Шрифт:
Закладка:
После трудового дня нас вели обратно в лагерь, и мы выстраивались за миской супа и куском хлеба – ужином. Нужно было дожидаться своей очереди, чтобы получить порцию. В Волянуве пайка хлеба была довольно большой, я бы сказал, – четверть буханки, примерно 250 граммов. Если повезет, тебе достанется больший кусок, и все будут завидовать тебе. Если не повезет, получишь меньший – трагедия! День на день не приходился.
Суп был хорошим, густым, с перловкой, а иногда с картошкой или даже мясом. Но его наливали всего примерно поллитра. Этого было недостаточно, чтобы наесться или получить удовольствие от пищи. Мы теряли вес, нам не хватало сил для тяжелой работы, но выжить на таком рационе было можно.
Иногда по воскресеньям нам выдавали кусочек копченой колбасы. В Рождество еда была немного лучше, чем в обычные дни. Этот «праздник» устраивали даже в концентрационном лагере.
Волянув был большим лагерем – около полутора квадратных километров. Там было много евреев из Кожница, Шидловица, Шелохова и Радома, в том числе женщины. Чтобы предотвратить сообщение между мужской и женской частями лагеря, они были разделены охраняемыми воротами. Но мы пробирались на ту сторону и общались с противоположным полом – это не было строго запрещено. Одна из заключенных из Шидловица рассказала мне о судьбе моей сестры Ханале. Ее муж, Тойвия, имел возможность отправиться в Волянув, но Ханале не могла работать, поскольку была на четвертом месяце беременности. И они решили вместе сесть в поезд, не зная, что он привезет их в Треблинку, на смерть в газовой камере. Я раньше об этом не знал.
Мы сразу же договорились: что бы ни случилось с одним из братьев, остальные последуют за ним. Если одного из нас соберутся убить, двое остальных должны принять смерть вместе с ним. А если появится возможность спасти брата, ею обязательно нужно постараться воспользоваться… Мы строго следовали этому уговору. В лагерях не раз один из нас рисковал жизнью, чтобы спасти остальных. Нам не требовалось больше обсуждать это решение. Оно казалось нам настолько естественным, что не было случая, когда кто‐то из нас засомневался бы.
По ночам мне не снилось прошлое или дом. Даже во сне я мечтал о куске хлеба, об изобилии пищи, чтобы наесться. Каждое утро, как только проснешься и откроешь глаза, думаешь о главном: «Вернусь ли я вечером с работ?» Каждый день приходилось бороться за жизнь. С самого начала до самого конца мы знали, что гитлеровская Германия будет повержена. Вопрос только в том, успеет ли Гитлер уничтожить нас до того. Наша цель состояла в том, чтобы переиграть его.

Записи набора данных
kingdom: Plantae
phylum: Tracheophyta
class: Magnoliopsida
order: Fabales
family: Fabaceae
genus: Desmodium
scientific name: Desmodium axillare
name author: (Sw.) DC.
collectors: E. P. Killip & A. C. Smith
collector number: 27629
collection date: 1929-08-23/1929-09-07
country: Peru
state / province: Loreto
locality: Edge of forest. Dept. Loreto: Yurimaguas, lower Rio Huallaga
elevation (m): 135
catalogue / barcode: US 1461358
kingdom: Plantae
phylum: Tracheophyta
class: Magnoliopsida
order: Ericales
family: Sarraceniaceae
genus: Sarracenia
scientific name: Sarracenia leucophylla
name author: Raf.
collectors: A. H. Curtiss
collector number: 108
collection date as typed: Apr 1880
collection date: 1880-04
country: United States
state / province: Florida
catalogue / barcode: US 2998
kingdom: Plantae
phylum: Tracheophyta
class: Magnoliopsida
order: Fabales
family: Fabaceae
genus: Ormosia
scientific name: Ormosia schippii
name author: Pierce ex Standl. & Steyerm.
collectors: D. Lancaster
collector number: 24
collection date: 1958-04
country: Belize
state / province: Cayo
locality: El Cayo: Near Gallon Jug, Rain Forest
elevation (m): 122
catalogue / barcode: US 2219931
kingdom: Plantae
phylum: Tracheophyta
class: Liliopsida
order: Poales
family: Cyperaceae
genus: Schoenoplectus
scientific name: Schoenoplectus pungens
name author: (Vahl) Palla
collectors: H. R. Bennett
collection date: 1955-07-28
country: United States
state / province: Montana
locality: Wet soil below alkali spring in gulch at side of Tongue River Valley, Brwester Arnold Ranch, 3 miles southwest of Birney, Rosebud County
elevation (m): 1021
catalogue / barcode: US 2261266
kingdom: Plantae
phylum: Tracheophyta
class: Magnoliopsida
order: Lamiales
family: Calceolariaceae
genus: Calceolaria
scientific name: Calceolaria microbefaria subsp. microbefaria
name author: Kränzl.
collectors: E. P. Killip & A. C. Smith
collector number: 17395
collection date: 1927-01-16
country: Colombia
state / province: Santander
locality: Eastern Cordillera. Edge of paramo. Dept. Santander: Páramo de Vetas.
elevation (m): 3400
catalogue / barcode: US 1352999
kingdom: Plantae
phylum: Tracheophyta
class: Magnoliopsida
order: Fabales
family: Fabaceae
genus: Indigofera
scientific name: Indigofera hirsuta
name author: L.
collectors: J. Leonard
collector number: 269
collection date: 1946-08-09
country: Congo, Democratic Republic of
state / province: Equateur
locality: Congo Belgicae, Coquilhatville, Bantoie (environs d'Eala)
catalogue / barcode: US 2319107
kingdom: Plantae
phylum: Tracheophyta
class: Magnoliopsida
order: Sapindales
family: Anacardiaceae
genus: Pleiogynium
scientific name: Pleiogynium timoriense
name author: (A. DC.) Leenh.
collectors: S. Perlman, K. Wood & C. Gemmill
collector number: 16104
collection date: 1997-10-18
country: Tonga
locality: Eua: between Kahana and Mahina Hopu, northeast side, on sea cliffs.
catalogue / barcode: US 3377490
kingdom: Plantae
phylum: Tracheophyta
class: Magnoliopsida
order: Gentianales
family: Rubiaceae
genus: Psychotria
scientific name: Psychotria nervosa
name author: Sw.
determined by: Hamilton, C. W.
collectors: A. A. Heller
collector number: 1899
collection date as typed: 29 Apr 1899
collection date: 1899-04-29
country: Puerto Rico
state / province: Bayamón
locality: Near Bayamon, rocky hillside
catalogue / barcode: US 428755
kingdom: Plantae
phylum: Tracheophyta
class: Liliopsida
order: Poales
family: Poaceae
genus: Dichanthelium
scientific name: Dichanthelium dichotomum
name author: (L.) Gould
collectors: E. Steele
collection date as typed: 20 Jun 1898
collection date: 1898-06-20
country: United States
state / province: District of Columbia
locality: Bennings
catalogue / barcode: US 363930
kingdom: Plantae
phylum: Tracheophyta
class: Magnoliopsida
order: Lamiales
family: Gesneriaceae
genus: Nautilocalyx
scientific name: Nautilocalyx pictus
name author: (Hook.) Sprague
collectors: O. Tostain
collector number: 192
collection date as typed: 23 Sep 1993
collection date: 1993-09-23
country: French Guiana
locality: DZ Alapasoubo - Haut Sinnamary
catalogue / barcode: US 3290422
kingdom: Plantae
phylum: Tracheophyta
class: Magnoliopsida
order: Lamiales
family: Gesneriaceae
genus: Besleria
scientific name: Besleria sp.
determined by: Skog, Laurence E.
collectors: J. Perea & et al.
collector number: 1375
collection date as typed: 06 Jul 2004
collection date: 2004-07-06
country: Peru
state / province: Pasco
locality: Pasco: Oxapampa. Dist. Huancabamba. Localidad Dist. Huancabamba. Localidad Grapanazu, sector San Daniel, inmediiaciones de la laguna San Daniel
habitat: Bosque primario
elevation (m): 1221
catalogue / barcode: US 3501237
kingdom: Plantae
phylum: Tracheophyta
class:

_ЗАДАНИЯ_:
a - Какого размера была пайка хлеба в Волянуве, согласно фрагменту?
b - Представьте в виде JSON-списка строк строки записей, начиная со строки, содержащей «state / province: Florida», и заканчивая строкой, содержащей «locality: El Cayo: Near», по одной строке списка на каждую строку записей; пустые строки пропустите.

_ОТВЕТЫ К ЗАДАНИЯМ_:
a - Четверть буханки, примерно 250 граммов.

b -
[
  "state / province: Florida",
  "catalogue / barcode: US 2998",
  "kingdom: Plantae",
  "phylum: Tracheophyta",
  "class: Magnoliopsida",
  "order: Fabales",
  "family: Fabaceae",
  "genus: Ormosia",
  "scientific name: Ormosia schippii",
  "name author: Pierce ex Standl. & Steyerm.",
  "collectors: D. Lancaster",
  "collector number: 24",
  "collection date: 1958-04",
  "country: Belize",
  "state / province: Cayo",
  "locality: El Cayo: Near Gallon Jug, Rain Forest"
]